Demain le risque est grand de voir les payeurs décider des prix qui devront être pratiqués sur le marché des prestations funéraires. Cette menace pèse sur le secteur funéraire depuis plusieurs années et l’on peut se demander pourquoi les réseaux font la courte échelle à ces bancassurances pour leur permettre de dominer le marché. Je dis bien courte échelle car comment un bancassureur peut-il vendre un service funéraire sans être habilité sinon en bénéficiant du concours de réseaux d’opérateurs habilités, qui confectionnent des devis standardisés dont ils prennent la responsabilité ?
L’offre des contrats en prestations personnalisés
La part de marché occupée par les opérateurs funéraires est relativement faible. De plus les opérateurs doivent adosser leurs contrats de prestations à un contrat d’assurance. Les réseaux comme les indépendants ont donc recours à des intermédiaires d’assurances (courtiers, agents ou mandataires). Et à ce niveau aussi des changements notables sont en cours.

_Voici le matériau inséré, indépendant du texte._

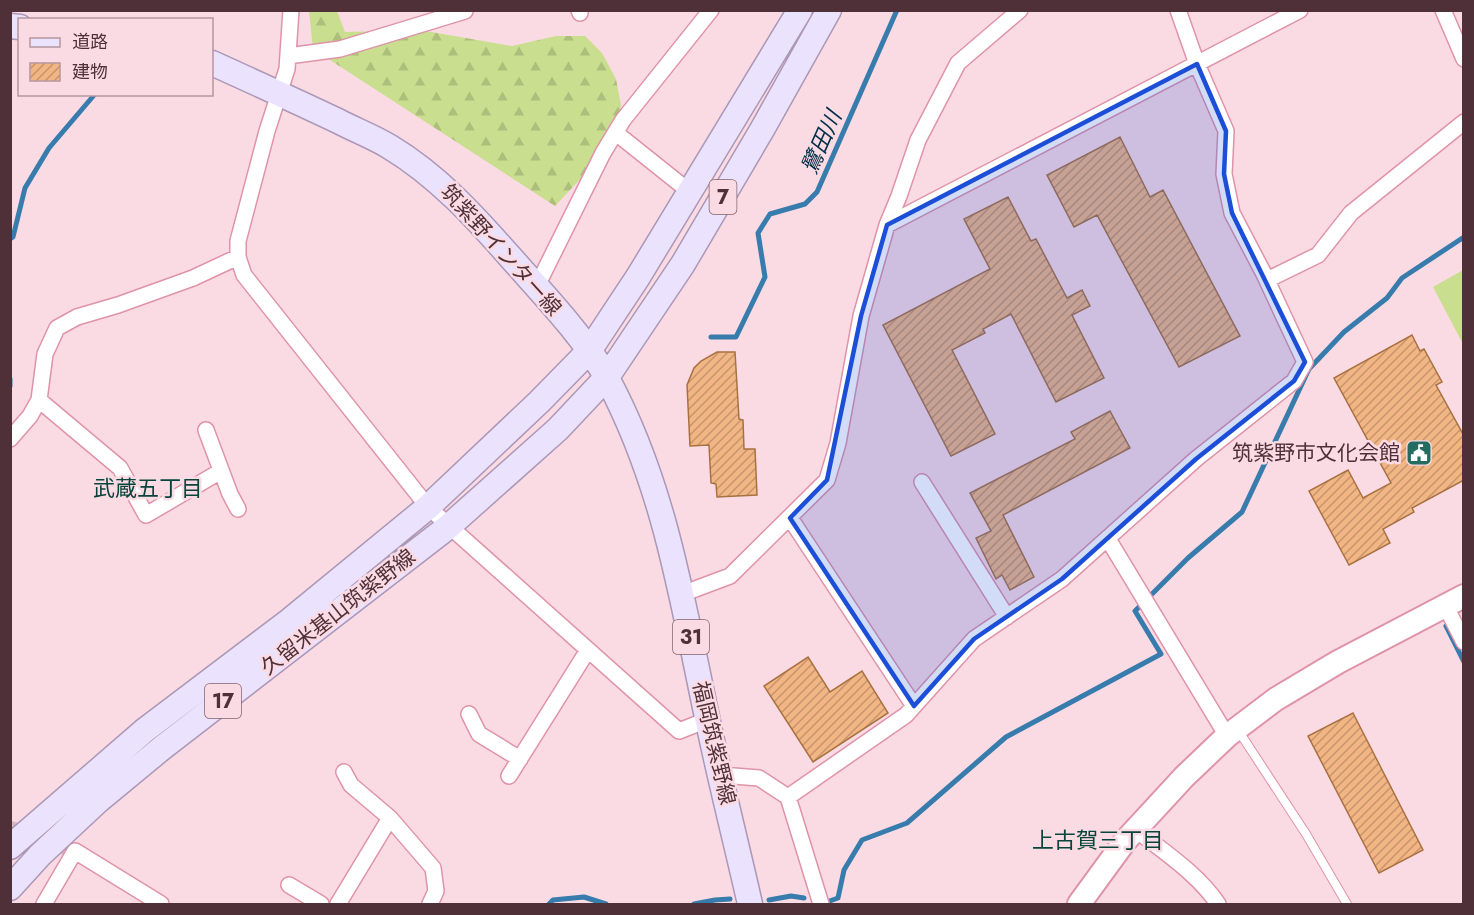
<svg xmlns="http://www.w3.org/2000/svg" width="1474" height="915" font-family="Jost,'Noto Sans JP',sans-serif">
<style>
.forest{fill:url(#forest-firs)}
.pitch{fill:#c9de8f}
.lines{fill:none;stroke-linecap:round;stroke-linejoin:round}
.stream{stroke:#377cac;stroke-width:5}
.building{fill:url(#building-hatch);stroke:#a87141;stroke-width:1.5}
.street-tunnel{stroke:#d9b9c1;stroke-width:15;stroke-dasharray:15 8;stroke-linecap:butt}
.lane-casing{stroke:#df93a9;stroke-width:10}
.street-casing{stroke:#df93a9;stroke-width:18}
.secondary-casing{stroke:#df93a9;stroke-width:26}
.primary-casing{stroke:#ab97b7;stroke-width:27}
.lane{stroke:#fff;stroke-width:8}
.street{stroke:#fff;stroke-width:15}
.secondary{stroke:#fff;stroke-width:22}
.primary{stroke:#ebe2fd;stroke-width:24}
.marked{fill:#1d4ed8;fill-opacity:0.2;stroke:#1d4ed8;stroke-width:4.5;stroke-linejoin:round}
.labels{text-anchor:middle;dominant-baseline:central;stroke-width:5;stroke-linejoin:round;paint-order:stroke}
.shield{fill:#fbdbe3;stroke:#83636c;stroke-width:1.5}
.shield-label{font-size:20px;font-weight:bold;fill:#4f3039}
.street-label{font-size:21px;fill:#4f3039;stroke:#fbdbe3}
.poi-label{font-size:21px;fill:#4f3039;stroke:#fbdbe3;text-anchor:end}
.water-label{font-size:22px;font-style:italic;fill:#002e48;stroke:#fbdbe3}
.neighbourhood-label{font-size:22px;fill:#07443c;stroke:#fbdbe3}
</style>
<defs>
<pattern id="forest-firs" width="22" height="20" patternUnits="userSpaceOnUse" patternTransform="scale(1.5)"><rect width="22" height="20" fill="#c9de8f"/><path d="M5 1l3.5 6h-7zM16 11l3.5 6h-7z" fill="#aebf7c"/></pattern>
<pattern id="building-hatch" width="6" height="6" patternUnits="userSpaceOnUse" patternTransform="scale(1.5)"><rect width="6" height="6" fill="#f2b684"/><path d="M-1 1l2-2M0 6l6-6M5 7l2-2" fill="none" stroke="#c6946d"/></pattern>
</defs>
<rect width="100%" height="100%" fill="#fbdbe3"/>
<!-- forest -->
<path class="forest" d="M 309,11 L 337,11 L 345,32 L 420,30 L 512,46 L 556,36 L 585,36 L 602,53 L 616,79 L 621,105 L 615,142 L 555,206 L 313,49 Z"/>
<!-- pitch -->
<path class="pitch" d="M 1463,270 L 1463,344 L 1433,287 Z"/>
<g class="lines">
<!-- stream -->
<path class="stream" d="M 10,239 L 13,237 L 25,188 L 49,148 L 95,94
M 711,337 L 736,337 L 765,277 L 758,233 L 770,214 L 805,204 L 817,192 L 897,10
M 10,379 L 10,386
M 1446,626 L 1464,662
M 769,900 L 791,896 L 804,898
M 827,902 L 838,898 L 844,870 L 862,840 L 907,823 L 1006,737 L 1161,654 L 1135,611 L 1188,558 L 1242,512 L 1309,369 L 1344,332 L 1387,298 L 1402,278 L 1464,237
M 549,904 L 553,900 L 584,897 L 606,904
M 694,904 L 715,900 L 730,899"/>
</g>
<!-- building -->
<path class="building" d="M 1120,137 L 1150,197 L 1163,190 L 1240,336 L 1179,367 L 1097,215 L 1074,227 L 1047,175 Z
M 1008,197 L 1031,241 L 1036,239 L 1067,298 L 1082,290 L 1090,306 L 1072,315 L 1104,378 L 1056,402 L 1011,314 L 983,329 L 985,333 L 952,350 L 995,434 L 951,456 L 883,325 L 990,269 L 964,219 Z
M 1412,335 L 1420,351 L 1424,349 L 1442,382 L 1436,385 L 1464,436 L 1464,480 L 1412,508 L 1414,512 L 1383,529 L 1390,543 L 1349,565 L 1309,491 L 1348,470 L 1363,498 L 1391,483 L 1334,378 Z
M 717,352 L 735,352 L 739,419 L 743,420 L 744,449 L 755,449 L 757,495 L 717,497 L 716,484 L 711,483 L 709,445 L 690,446 L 687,385 L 694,368 L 701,361 Z
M 1110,411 L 1130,448 L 1003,515 L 1034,577 L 1010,590 L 1002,575 L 996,579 L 976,538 L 991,531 L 970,493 L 1075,439 L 1071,432 Z
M 808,657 L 830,692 L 862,671 L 888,713 L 813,762 L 764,686 Z
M 1353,713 L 1423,850 L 1379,873 L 1308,736 Z"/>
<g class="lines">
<!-- street-tunnel -->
<path class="street-tunnel" d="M 10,828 L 75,851"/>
<!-- lane casing -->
<g class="lane-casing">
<path id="lane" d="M 1238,730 L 1306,834 L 1347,904"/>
</g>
<!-- street casing -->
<g class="street-casing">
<path id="street" d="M 291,10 L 287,69 L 267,131 L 238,241 L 238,257 L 244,275 L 428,507 L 679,731 L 707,720
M 579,10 L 580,13
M 1443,10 L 1464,59
M 288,56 L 340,49 L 465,11
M 616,133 L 690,192
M 887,225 L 1300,10
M 1267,280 L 1318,255 L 1351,213 L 1464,122
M 537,286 L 603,153 L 623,120 L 711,10
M 39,400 L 120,468 L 146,515 L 221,471
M 206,430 L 230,494 L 238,509
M 10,439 L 30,416 L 39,400 L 45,354 L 57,328 L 77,317 L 118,305 L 193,278 L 238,257
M 922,482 L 1007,617
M 790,518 L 914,706
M 1108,539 L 1227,736
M 682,594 L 730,576 L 827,480 L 838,443 L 861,316 L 887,225 L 899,196 L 918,140 L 958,63 L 1020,10
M 1445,605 L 1464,642
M 469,714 L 479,734 L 520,759
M 721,775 L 759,778 L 788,797 L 906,715 L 974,639 L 1062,579 L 1196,459 L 1294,381 L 1305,362 L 1264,274 L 1232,213 L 1224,174 L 1226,131 L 1197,64 L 1178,10
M 509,776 L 588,650
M 788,797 L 821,904
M 390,818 L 433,868 L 436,891 L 430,904
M 1135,829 C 1164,852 1198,874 1218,904
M 289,885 L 321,904
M 44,904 L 75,851 L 161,904
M 338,904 L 390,818 L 351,785 L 344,772"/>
</g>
<!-- secondary casing -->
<g class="secondary-casing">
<path id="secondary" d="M 1079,904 L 1125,841 L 1184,777 L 1227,736 L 1276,699 L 1338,662 L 1464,596"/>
</g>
<!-- primary casing -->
<g class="primary-casing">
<path id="primary" d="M 10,26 L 20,27
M 212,63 C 254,82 296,101 338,121 C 355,130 374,137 390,147 C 438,176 475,217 512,259 C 543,294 586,339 608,380 C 665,487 682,600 707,717 C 720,780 736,842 750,904
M 10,847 L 145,730 L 289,621 L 428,507 L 539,402 L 589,351 L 638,277 L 800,10
M 10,888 L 40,855 L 99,800 L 162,748 L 448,527 L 558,429 L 607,377 L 683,264 L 763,128 L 829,10"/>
</g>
<!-- lane -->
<use href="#lane" class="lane"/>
<!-- street -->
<use href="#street" class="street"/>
<!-- secondary -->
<use href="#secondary" class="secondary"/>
<!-- primary -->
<use href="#primary" class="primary"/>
</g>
<!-- marked area -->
<path class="marked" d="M 1197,64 L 1226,131 L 1224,174 L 1232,213 L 1305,362 L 1294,381 L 1196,459 L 1062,579 L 974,639 L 914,706 L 790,518 L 827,480 L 861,316 L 887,225 Z"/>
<!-- icons -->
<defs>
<g id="civic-square" transform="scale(1.35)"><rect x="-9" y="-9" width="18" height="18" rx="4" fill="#246b60" stroke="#fbdbe3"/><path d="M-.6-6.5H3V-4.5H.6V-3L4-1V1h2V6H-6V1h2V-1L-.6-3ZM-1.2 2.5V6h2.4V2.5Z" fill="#fff"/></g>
</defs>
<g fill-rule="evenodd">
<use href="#civic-square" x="1419" y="453"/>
</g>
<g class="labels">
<!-- shield labels -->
<g class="shield">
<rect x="709.5" y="180" width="27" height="34" rx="4.5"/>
<rect x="673" y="620" width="36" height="34" rx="4.5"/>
<rect x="205" y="684" width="36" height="34" rx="4.5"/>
</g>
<g class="shield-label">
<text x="723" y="197">7</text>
<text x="691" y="637">31</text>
<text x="223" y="701">17</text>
</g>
<!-- street labels -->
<g class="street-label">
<text transform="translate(501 250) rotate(48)">筑紫野インター線</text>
<text transform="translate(338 612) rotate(-38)">久留米基山筑紫野線</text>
<text transform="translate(714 743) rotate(77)">福岡筑紫野線</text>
</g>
<!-- poi labels -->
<g class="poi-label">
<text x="1400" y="453">筑紫野市文化会館</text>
</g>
<!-- water labels -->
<g class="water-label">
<text transform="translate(821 142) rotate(-66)">鷺田川</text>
</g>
<!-- neighbourhood labels -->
<g class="neighbourhood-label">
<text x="148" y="488">武蔵五丁目</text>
<text x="1098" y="840">上古賀三丁目</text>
</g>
</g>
<!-- border -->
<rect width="1474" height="915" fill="none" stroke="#4f3039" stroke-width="24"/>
<!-- legend -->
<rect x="18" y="18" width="195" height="78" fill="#fbdbe3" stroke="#b6979f" stroke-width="1.5"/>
<rect x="30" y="38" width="30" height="9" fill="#ebe2fd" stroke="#b6979f" stroke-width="1.5"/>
<text x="72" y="48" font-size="18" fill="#4f3039">道路</text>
<rect x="30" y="63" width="30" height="18" fill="url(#building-hatch)" stroke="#b6979f" stroke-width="1.5"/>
<text x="72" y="78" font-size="18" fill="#4f3039">建物</text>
</svg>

Le groupe Burrus via le groupe Diot, acteur majeur du courtage d’assurance, vient de prendre le contrôle de FAPE Obsèques et du Vœu Funéraire. Mais le groupe Burrus détient à plus de 90 % de l’assureur alsacien ESCA, qui depuis 2004 a repris AFI Europe. Ce groupe devient un acteur majeur dans le domaine de la prévoyance obsèques.

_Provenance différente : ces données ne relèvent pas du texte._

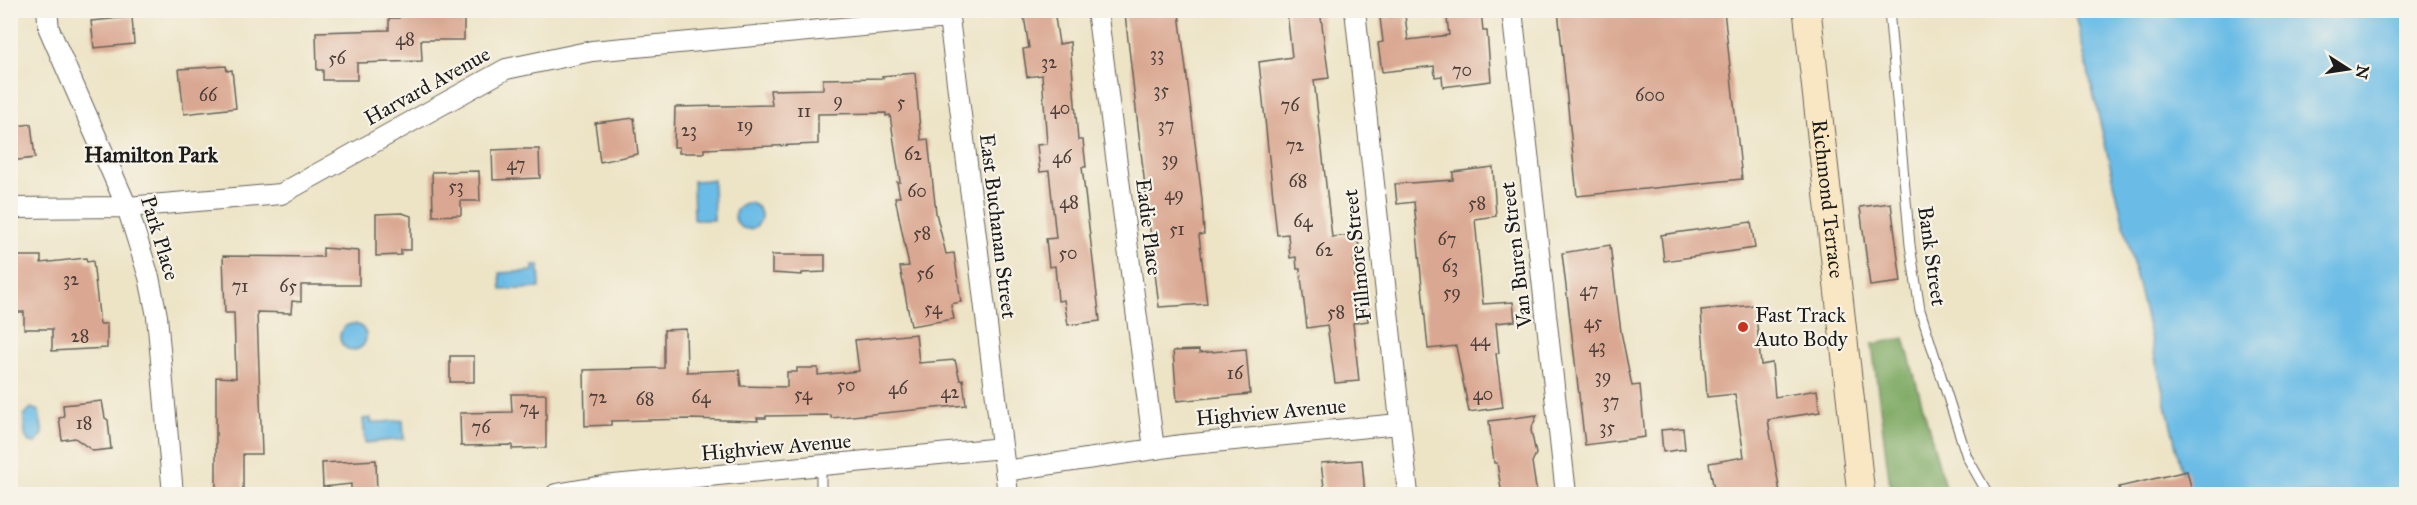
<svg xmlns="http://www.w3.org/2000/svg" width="2417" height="505" font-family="'IM FELL Great Primer',serif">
	<rect width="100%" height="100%" fill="#f7f3e8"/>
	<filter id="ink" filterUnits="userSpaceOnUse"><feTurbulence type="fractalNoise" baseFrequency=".0167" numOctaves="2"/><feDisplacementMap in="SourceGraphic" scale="12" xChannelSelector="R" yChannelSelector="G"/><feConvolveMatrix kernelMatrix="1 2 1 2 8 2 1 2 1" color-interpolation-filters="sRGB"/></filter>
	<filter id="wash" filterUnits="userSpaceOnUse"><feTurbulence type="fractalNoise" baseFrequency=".008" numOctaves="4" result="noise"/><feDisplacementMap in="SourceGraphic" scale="24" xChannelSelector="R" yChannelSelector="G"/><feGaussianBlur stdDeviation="1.35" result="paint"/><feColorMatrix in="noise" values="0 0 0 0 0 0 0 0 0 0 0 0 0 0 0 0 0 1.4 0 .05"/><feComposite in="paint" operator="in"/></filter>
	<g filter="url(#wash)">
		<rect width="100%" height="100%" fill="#ede4c6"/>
		<path fill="#7aa761" stroke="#4b623e" stroke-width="1.5" d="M1904 338 1947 494H1891L1872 344Z"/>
		<path fill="#6bbce6" stroke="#446c81" stroke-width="1.5" d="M2074 11H2406V494H2187Z
			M713 180 714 220H694L693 181Z
			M735 216a13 13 0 1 1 26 0a13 13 0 1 1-26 0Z
			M539 265 540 288 501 290 500 273 533 271V266Z
			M340 337a13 13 0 1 1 26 0a13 13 0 1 1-26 0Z
			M31 408 39 411 43 434 36 443 29 442 25 436 24 415Z
			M371 418V423L403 420 404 439 365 443 363 419Z"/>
		<g id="blocks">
			<path fill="#daa892" d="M464 10V40H421L422 61 357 63V80H323V70H317L316 32 389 30V18H399V13Z
				M1023 10H1054L1059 44 1070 42 1078 140H1083L1086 167H1082L1100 321 1068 325 1064 300 1058 301 1055 266 1049 267 1046 239 1056 238 1049 171 1040 172 1037 145 1047 144 1042 75 1027 77 1023 49 1029 48Z
				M1150 10 1179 13 1202 199 1204 234 1199 235 1207 304 1159 307 1125 14Z
				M1320 10 1329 78 1314 80 1332 237 1352 235 1353 241H1358L1360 258 1354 259 1355 280 1359 302H1365L1368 321 1353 323 1359 381 1335 383 1327 325 1307 328 1300 269H1297L1296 257 1290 258 1288 234 1277 235 1259 62 1292 57 1287 12Z
				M1446 10H1481L1483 31H1487L1491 81 1443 87 1442 76 1435 77 1434 66 1382 72 1378 43 1383 42 1380 18 1405 15 1408 40 1449 35Z
				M1558 10H1724L1742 179 1577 196Z
				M132 17 134 44 94 48 91 21Z
				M226 66 227 71 232 70 236 108 184 114 179 69Z
				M915 73 921 140 928 139 936 213 946 254 954 253 961 302 951 304 954 319 911 326 900 267 909 266 895 197H900L897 182H900L890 115 886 116V113L818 114V144L704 149V153H679V147H674L675 107 772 105 770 90 823 89V79L883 78 882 76Z
				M634 118 638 154 600 162 595 123Z
				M31 124 35 158 10 161V127Z
				M516 149H539L540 178 493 180 492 150Z
				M1493 167 1496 216 1475 219 1483 304 1513 302 1515 321 1496 323 1499 353 1496 354 1503 407 1469 412 1456 346 1428 349 1414 202 1397 204 1395 184 1453 180V172Z
				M479 171 480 201H461V215L433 216 432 172Z
				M1891 203 1901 282 1870 286 1860 207Z
				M402 213 411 216V250H401V255L376 256V214Z
				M1751 222 1755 248 1664 261 1661 235Z
				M1610 245 1621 332 1632 386 1640 385 1645 437 1585 445 1562 253Z
				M323 248 359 251V285H301V302L292 301 291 313 257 312 262 454H243V495H216V377L236 378 234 313H225L223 256 323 257Z
				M772 255H825V272L802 273V275L772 273Z
				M10 256H41V263L86 258 87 262 93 261 100 324H107V348L52 351V329H24V312H10Z
				M1755 305 1761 365 1772 363 1775 397 1817 390 1820 412 1768 420 1780 493 1715 495 1709 463 1744 457 1735 394 1707 397 1701 310Z
				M686 329 687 372 739 370 741 386 787 387V372H797V368H818V375L859 371 855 340 916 334 919 363 955 360 960 380 963 379 966 405 831 418V415L766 416V418H757L758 421 690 419 611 421V425L585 426 584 370 664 368V330Z
				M1246 349 1250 394 1177 401 1173 351 1199 350V353Z
				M450 356H474V382H450Z
				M511 394H546V448L512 449V445L461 446 460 413 512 412Z
				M102 401 105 418 108 420 111 449 93 451 75 438 62 440 59 418 64 417 63 405Z
				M1537 415 1531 430 1536 454 1532 462 1537 495H1502L1497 463H1494L1489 421Z
				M1683 428 1685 449 1663 452 1661 430Z
				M376 460 377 495H351V484L323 487 322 463Z
				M1362 460 1365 495H1325L1321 463Z
				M2187 471 2193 495H2120L2119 487Z"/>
		</g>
	</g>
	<g filter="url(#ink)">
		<use href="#blocks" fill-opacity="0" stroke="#656258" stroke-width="1.5"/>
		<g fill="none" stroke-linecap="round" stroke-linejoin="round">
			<g stroke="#656258" stroke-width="11">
				<path id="service" d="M1889 10 1910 245 1920 310 1967 457 1988 494
					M821 467V494"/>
			</g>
			<g stroke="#656258" stroke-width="22">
				<path id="minor" d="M47 10 49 29 127 207 149 277 157 316 173 494
					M948 10 1008 494
					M1097 10 1154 449
					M1355 10 1408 494
					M1512 10 1566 494
					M10 208 127 207 281 194 506 69 592 51 949 18
					M1005 471 1182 445 1399 424
					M556 494 603 486 1002 448"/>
			</g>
			<g stroke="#656258" stroke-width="29">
				<g id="secondary">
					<path id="s1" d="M1807 10 1861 494"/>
				</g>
			</g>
			<use href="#service" stroke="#fff" stroke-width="9"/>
			<use href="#minor" stroke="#fff" stroke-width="20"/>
			<use href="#secondary" stroke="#f9e7c3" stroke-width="27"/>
		</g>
	</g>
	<circle fill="#c8321e" stroke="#f7f3e8" stroke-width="2" cx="1743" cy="327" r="6"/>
	<g text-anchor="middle" stroke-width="4.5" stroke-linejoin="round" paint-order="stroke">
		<g font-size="18" fill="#4c3f3a">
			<text x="405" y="45">48</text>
			<text x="1157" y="60">33</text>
			<text x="337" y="64">56</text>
			<text x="1049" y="68">32</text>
			<text x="1462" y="76">70</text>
			<text x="1161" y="96">35</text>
			<text x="208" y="101">66</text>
			<text x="1650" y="101">600</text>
			<text x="838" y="106">9</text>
			<text x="901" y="108">5</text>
			<text x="1290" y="111">76</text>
			<text x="1060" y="114">40</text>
			<text x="804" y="117">11</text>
			<text x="745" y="131">19</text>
			<text x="1166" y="131">37</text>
			<text x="689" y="136">23</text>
			<text x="1295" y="151">72</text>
			<text x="913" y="160">62</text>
			<text x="1062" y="163">46</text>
			<text x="1170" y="165">39</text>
			<text x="516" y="170">47</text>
			<text x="1298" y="187">68</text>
			<text x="456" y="192">53</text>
			<text x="917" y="197">60</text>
			<text x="1174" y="200">49</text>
			<text x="1069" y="208">48</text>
			<text x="1477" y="209">58</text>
			<text x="1303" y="227">64</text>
			<text x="1177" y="235">51</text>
			<text x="922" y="239">58</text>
			<text x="1447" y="245">67</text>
			<text x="1324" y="256">62</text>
			<text x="1068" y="259">50</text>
			<text x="1450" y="272">63</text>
			<text x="925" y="279">56</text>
			<text x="71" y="285">32</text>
			<text x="240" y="292">71</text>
			<text x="288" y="292">65</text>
			<text x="1589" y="296">47</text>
			<text x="1452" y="298">59</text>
			<text x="933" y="314">54</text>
			<text x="1336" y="318">58</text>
			<text x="1593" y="328">45</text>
			<text x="80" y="342">28</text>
			<text x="1480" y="346">44</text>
			<text x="1597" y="352">43</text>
			<text x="1235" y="379">16</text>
			<text x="1603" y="382">39</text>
			<text x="846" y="391">50</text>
			<text x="898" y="394">46</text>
			<text x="950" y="398">42</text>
			<text x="803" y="400">54</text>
			<text x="1483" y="400">40</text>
			<text x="598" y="403">72</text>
			<text x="701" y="403">64</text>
			<text x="645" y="405">68</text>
			<text x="1611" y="407">37</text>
			<text x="529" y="414">74</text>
			<text x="84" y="429">18</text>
			<text x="481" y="433">76</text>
			<text x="1607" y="433">35</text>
		</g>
		<g font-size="21" fill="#1c1c1c" stroke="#f7f3e8">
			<text transform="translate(427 86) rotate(-29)" y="7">Harvard Avenue</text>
			<text dy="7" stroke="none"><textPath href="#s1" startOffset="190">Richmond Terrace</textPath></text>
			<text transform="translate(998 226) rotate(83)" y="7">East Buchanan Street</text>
			<text transform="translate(1149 227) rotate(83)" y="7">Eadie Place</text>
			<text transform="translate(160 238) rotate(73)" y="7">Park Place</text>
			<text transform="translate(1357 255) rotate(-96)" y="7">Fillmore Street</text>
			<text transform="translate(1516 255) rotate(-97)" y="7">Van Buren Street</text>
			<text transform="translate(1932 256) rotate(82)" y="7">Bank Street</text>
			<text transform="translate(1271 412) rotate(-5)" y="7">Highview Avenue</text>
			<text transform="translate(776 447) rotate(-5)" y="7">Highview Avenue</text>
		</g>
		<g font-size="21" fill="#1c1c1c" stroke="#f7f3e8" text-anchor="start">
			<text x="1755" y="322">Fast Track<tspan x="1755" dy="24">Auto Body</tspan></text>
		</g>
		<g font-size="22" font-weight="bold" fill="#1c1c1c" stroke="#f7f3e8">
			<text x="151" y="162">Hamilton Park</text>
		</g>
	</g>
	<rect width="2417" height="505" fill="none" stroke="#f7f3e8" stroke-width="36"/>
	<g transform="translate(2348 69) rotate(102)" stroke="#f7f3e8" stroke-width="4.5" paint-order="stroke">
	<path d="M0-4.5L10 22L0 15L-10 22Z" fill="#1c1c1c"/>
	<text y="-9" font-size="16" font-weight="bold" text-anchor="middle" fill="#1c1c1c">N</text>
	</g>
</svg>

Il rivalise avec le groupe Médéric, qui après avoir repris AUXIA et réalisé des accords avec des grands groupes d’opérateurs funéraires est aussi un intervenant majeur du secteur.
En conclusion
Nous voyons donc que sous une apparente diversité l’offre sur le marché de la prévoyance funéraire se concentre de plus en plus entre quelques mains. Les opérateurs funéraires indépendants doivent rester vigilants, bien s’informer sur qui fait quoi et qui contrôle qui avant de choisir leur partenaire en assurance s’ils veulent préserver leur indépendance au niveau de la prévoyance funéraire.
Le meilleur moyen de rester indépendant c’est de choisir un partenaire indépendant.